▶ [What you need to do]
Add 100 to every number in the keypoint triples (x, y, and depth) and rewrite the rows from the start up to and including the line with "left elbow: (788, 514, 10)". Keep all other lines as they are, including the boxes and the format description, and leave out the pictures.

▶ [Entries shown]
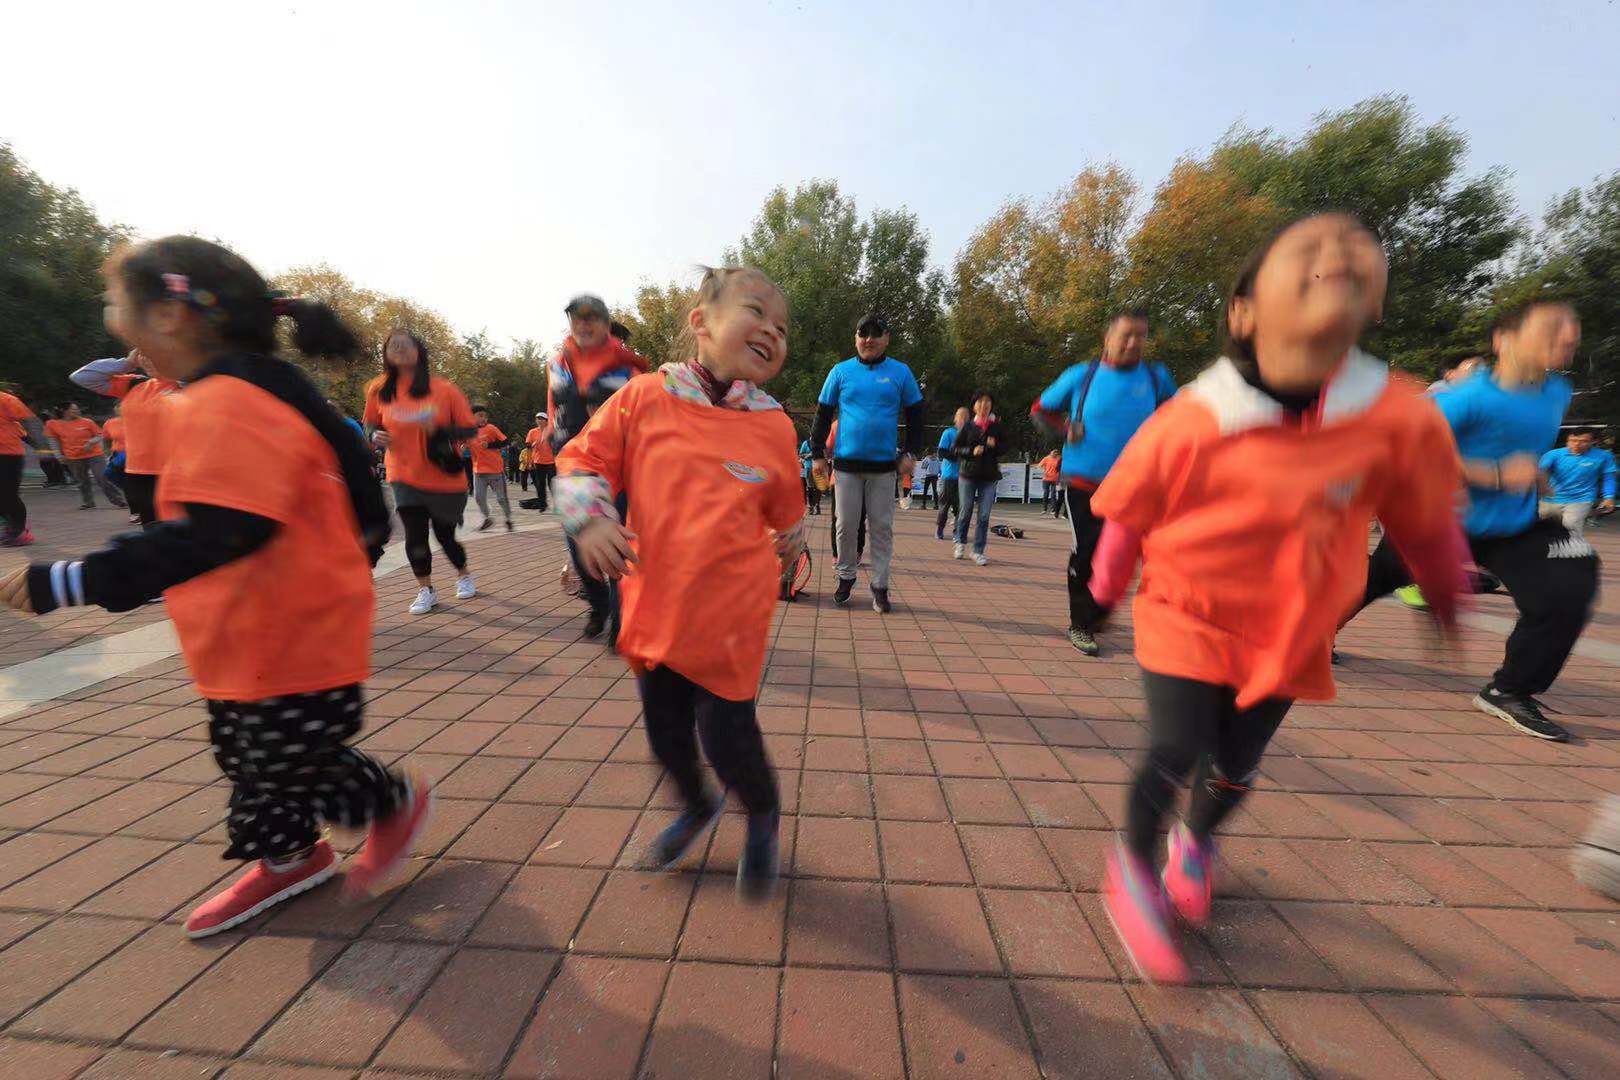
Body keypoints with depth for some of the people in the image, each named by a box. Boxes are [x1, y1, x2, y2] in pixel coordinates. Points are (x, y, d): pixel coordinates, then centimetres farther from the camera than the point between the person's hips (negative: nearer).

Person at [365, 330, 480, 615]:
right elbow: (371, 423, 16)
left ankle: (464, 576, 36)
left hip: (445, 478, -2)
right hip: (405, 477, 2)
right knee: (414, 535, -4)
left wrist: (439, 430, -23)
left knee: (444, 534, 10)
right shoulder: (379, 390, 1)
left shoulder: (444, 389, -7)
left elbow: (470, 428, -6)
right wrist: (376, 436, -6)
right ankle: (426, 591, 15)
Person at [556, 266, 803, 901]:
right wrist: (590, 519, -13)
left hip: (731, 615, -2)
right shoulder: (644, 397, -3)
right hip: (652, 605, 3)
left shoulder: (773, 426, -2)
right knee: (664, 728, 18)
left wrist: (787, 557, 19)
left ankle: (762, 815, 38)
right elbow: (583, 460, 3)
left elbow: (788, 514, 10)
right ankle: (696, 806, 52)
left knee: (726, 732, 2)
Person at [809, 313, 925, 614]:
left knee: (882, 527, 3)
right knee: (846, 525, 5)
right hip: (846, 465, 0)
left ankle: (880, 585, 13)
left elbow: (915, 416, 10)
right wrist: (817, 454, 3)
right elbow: (823, 414, 8)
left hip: (884, 466, 0)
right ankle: (846, 577, 23)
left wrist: (910, 453, 0)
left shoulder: (900, 372, 6)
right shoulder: (841, 371, 5)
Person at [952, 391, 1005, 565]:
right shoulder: (968, 426, 2)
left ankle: (978, 551, 7)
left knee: (984, 515, -1)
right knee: (966, 510, 7)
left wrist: (995, 445, -10)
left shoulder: (997, 426, 5)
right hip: (968, 474, -1)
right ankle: (961, 542, 30)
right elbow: (955, 448, 3)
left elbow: (1004, 449, 10)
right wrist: (972, 451, -13)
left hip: (990, 476, 1)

▶ [Exercise result]
Body keypoints with depth for some of the people in the image, each named by a box. Boxes are [x1, y1, x2, y2] in pixel coordinates. Points are (x, y, d): pixel coordinates, then centimetres farther from the camera than the point between the person's hips (negative: nearer).

Person at [365, 330, 480, 615]:
right elbow: (471, 523, 116)
left ankle: (564, 676, 136)
left hip: (545, 578, 98)
right hip: (505, 577, 102)
right knee: (514, 635, 96)
left wrist: (539, 530, 77)
left knee: (544, 634, 110)
right shoulder: (479, 490, 101)
left shoulder: (544, 489, 93)
left elbow: (570, 528, 94)
right wrist: (476, 536, 94)
right ankle: (526, 691, 115)
Person at [556, 266, 803, 901]:
right wrist: (690, 619, 87)
left hip: (831, 715, 98)
right shoulder: (744, 497, 97)
right hip: (752, 705, 103)
left shoulder: (873, 526, 98)
right knee: (764, 828, 118)
left wrist: (887, 657, 119)
left ankle: (862, 915, 138)
right elbow: (683, 560, 103)
left elbow: (888, 614, 110)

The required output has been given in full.